[The data]:
--- Begin ---

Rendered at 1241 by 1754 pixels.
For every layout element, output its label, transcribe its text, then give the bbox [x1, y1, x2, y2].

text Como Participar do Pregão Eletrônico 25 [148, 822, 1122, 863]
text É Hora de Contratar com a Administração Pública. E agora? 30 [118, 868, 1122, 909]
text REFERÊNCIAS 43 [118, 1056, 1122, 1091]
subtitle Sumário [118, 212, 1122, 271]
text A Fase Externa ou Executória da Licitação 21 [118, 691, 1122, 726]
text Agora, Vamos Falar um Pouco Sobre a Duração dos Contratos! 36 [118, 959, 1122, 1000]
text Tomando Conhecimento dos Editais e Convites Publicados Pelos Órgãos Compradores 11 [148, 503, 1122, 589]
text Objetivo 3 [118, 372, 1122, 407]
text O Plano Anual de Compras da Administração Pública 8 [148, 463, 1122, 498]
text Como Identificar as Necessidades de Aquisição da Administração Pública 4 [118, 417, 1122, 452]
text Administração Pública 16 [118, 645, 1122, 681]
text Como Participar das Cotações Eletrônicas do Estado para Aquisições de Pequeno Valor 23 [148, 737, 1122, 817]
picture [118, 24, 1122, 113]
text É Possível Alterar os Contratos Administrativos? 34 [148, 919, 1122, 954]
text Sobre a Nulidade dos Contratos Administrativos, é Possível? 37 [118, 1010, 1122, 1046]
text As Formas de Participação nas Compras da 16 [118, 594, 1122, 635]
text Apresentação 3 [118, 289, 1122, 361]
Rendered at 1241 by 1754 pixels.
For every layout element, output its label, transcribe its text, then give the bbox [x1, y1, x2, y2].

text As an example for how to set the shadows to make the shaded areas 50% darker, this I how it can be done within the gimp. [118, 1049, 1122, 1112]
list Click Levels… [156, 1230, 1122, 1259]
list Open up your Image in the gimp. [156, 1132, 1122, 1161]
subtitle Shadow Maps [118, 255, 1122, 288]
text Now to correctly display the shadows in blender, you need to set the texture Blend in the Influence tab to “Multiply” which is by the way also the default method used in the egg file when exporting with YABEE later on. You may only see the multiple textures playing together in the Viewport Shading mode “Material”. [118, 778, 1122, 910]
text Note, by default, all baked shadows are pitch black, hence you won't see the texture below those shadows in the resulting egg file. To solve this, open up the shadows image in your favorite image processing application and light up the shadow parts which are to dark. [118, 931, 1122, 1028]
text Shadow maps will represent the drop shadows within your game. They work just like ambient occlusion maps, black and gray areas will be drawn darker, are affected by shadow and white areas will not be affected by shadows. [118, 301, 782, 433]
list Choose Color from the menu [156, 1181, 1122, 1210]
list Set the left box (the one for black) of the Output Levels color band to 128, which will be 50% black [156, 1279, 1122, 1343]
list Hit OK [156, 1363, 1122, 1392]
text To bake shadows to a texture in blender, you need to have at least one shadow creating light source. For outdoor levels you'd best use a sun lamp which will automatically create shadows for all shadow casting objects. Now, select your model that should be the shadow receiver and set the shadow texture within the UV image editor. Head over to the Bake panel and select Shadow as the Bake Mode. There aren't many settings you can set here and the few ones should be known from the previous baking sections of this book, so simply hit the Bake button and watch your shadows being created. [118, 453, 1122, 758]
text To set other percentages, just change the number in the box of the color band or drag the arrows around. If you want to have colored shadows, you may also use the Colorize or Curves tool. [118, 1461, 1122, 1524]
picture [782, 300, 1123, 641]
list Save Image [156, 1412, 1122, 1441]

--- End ---

[Exercise directions]: Lay out the lines of the material from the one containing "text Como Participar do" through the one containing "text Tomando Conhecimento", both included, as a Markdown table with the columns Row and Line. Number each row and leave out blank lines.

[Answer for the task]:
| Row | Line |
|---|---|
| 1 | text Como Participar do Pregão Eletrônico 25 [148, 822, 1122, 863] |
| 2 | text É Hora de Contratar com a Administração Pública. E agora? 30 [118, 868, 1122, 909] |
| 3 | text REFERÊNCIAS 43 [118, 1056, 1122, 1091] |
| 4 | subtitle Sumário [118, 212, 1122, 271] |
| 5 | text A Fase Externa ou Executória da Licitação 21 [118, 691, 1122, 726] |
| 6 | text Agora, Vamos Falar um Pouco Sobre a Duração dos Contratos! 36 [118, 959, 1122, 1000] |
| 7 | text Tomando Conhecimento dos Editais e Convites Publicados Pelos Órgãos Compradores 11 [148, 503, 1122, 589] |